[[ Exercise passage, beginning ]]
Deployment overview

This section is where the heterogeneous system comes together. Linux on the application cores manages the lifecycle of Cortex-M33 through RemoteProc, and your Cortex-M33 firmware brings up ExecuTorch and the Ethos-U65 delegate.

Your success criteria is simple and observable: the remoteproc trace buffer shows a completed inference run with no bus errors.

Prerequisites

Before deploying, verify the following on your FRDM-IMX93 board:

  1. Ethos-U kernel driver is loaded. The Linux ethosu driver must be bound so the NPU is powered and clocked:

        
    
            
            ls /dev/ethosu*
    __output__/dev/ethosu0
    
            
        
    

    If /dev/ethosu0 doesn’t exist, the NPU isn’t powered and the firmware will hang at NPU initialization.

  2. DDR memory is reserved for the CM33. The NXP BSP reserves two DDR regions by default:

        
    
            
            
    reserved-memory {
        model@c0000000 {
            reg = <0 0xc0000000 0 0x400000>;   /* 4MB for .pte model */
            no-map;
        };
        ethosu_region@A8000000 {
            reg = <0 0xa8000000 0 0x8000000>;  /* 128MB for NPU working memory */
            no-map;
        };
    };
    
        
    

Copy files to the board

From the Executorch_runner_cm33 project, copy both the firmware and the .pte model to the board:

    

        
        
scp debug/executorch_runner_cm33.elf root@<board-ip>:/lib/firmware/
scp mobilenetv2_u65.pte root@<board-ip>:/tmp/

    

Connect to the board

SSH into the board for the remaining steps:

    

        
        
ssh root@<board-ip>

    

Replace <board-ip> with your board’s actual IP address.

Load the model to DDR

The executor_runner firmware reads the .pte model from DDR at address 0xC0000000. Write the model into DDR using /dev/mem:

    

        
        python3 -c "
import mmap, os
pte = open('/tmp/mobilenetv2_u65.pte', 'rb').read()
fd = os.open('/dev/mem', os.O_RDWR | os.O_SYNC)
m = mmap.mmap(fd, len(pte), mmap.MAP_SHARED, mmap.PROT_WRITE, offset=0xC0000000)
m.write(pte)
m.close()
__output__os.close(fd)
print(f'Wrote {len(pte)} bytes to 0xC0000000')
"
Wrote 3507872 bytes to 0xC0000000

        
    
Note

You can also load the model via U-Boot if the .pte file is on the SD card’s first partition. At the U-Boot prompt, run fatload mmc 0:1 0xc0000000 mobilenetv2_u65.pte followed by boot. The model remains in DDR across Linux boot because the region is marked no-map.
[[ Exercise passage, end ]]
Your tasks:
(1) Rewrite the paragraph of the deployment guide that begins "You can also load the model via U-Boot" as a short bulleted list, keeping its main facts.
(2) Pick up the deployment guide after its final sentence and write the next part.
[[ Source data, beginning ]]
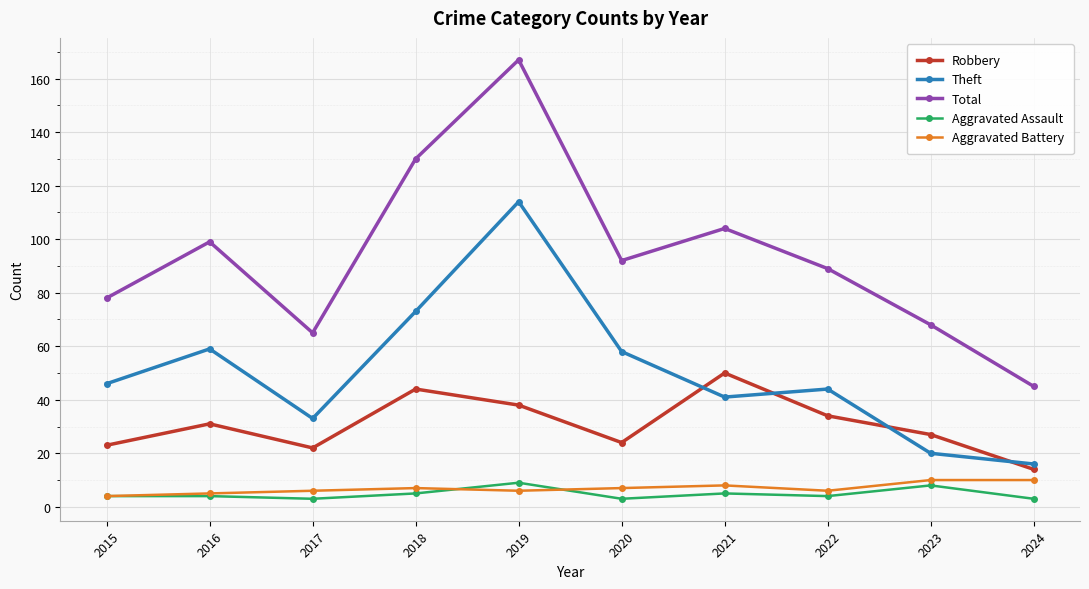

How many data points in Robbery are less than 31?

5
[[ Source data, end ]]
Answers for the exercise:
(1)
- The model can also be loaded through U-Boot if the .pte file is on the first partition of the SD card.
- At the U-Boot prompt, run fatload mmc 0:1 0xc0000000 mobilenetv2_u65.pte, then boot.
- The model stays in DDR across the Linux boot because its region is marked no-map.

(2)
Run inference

Start the Cortex-M33 firmware through RemoteProc. RemoteProc is the control plane for this platform: it gives you a consistent way to stop, replace, and start the Cortex-M33 image without manually resetting the system.

    

        
        echo stop > /sys/class/remoteproc/remoteproc0/state
echo executorch_runner_cm33.elf > /sys/class/remoteproc/remoteproc0/firmware
echo start > /sys/class/remoteproc/remoteproc0/state
sleep 15
cat /sys/kernel/debug/remoteproc/remoteproc0/trace0

        
    
Note

If no firmware is running, the stop command prints an error. That is expected and can be ignored.

Expected output

You should see output similar to:

    

        
        NPU config match
NPU arch match
cmd_end_reached 0x1
bus_status_error 0x0
1 inferences finished
Output[0]: dtype=6, numel=1000, nbytes=4000
Program complete, exiting.

        
    

The key indicators of a successful inference run:

OutputMeaning
NPU config matchThe compiled model’s NPU configuration matches the hardware
NPU arch matchThe compiled model’s architecture version matches the hardware
cmd_end_reached 0x1The NPU executed all 116 operators in the command stream
bus_status_error 0x0No AXI bus errors during NPU memory access
numel=1000MobileNet V2 output: 1000 ImageNet classification scores (one per class)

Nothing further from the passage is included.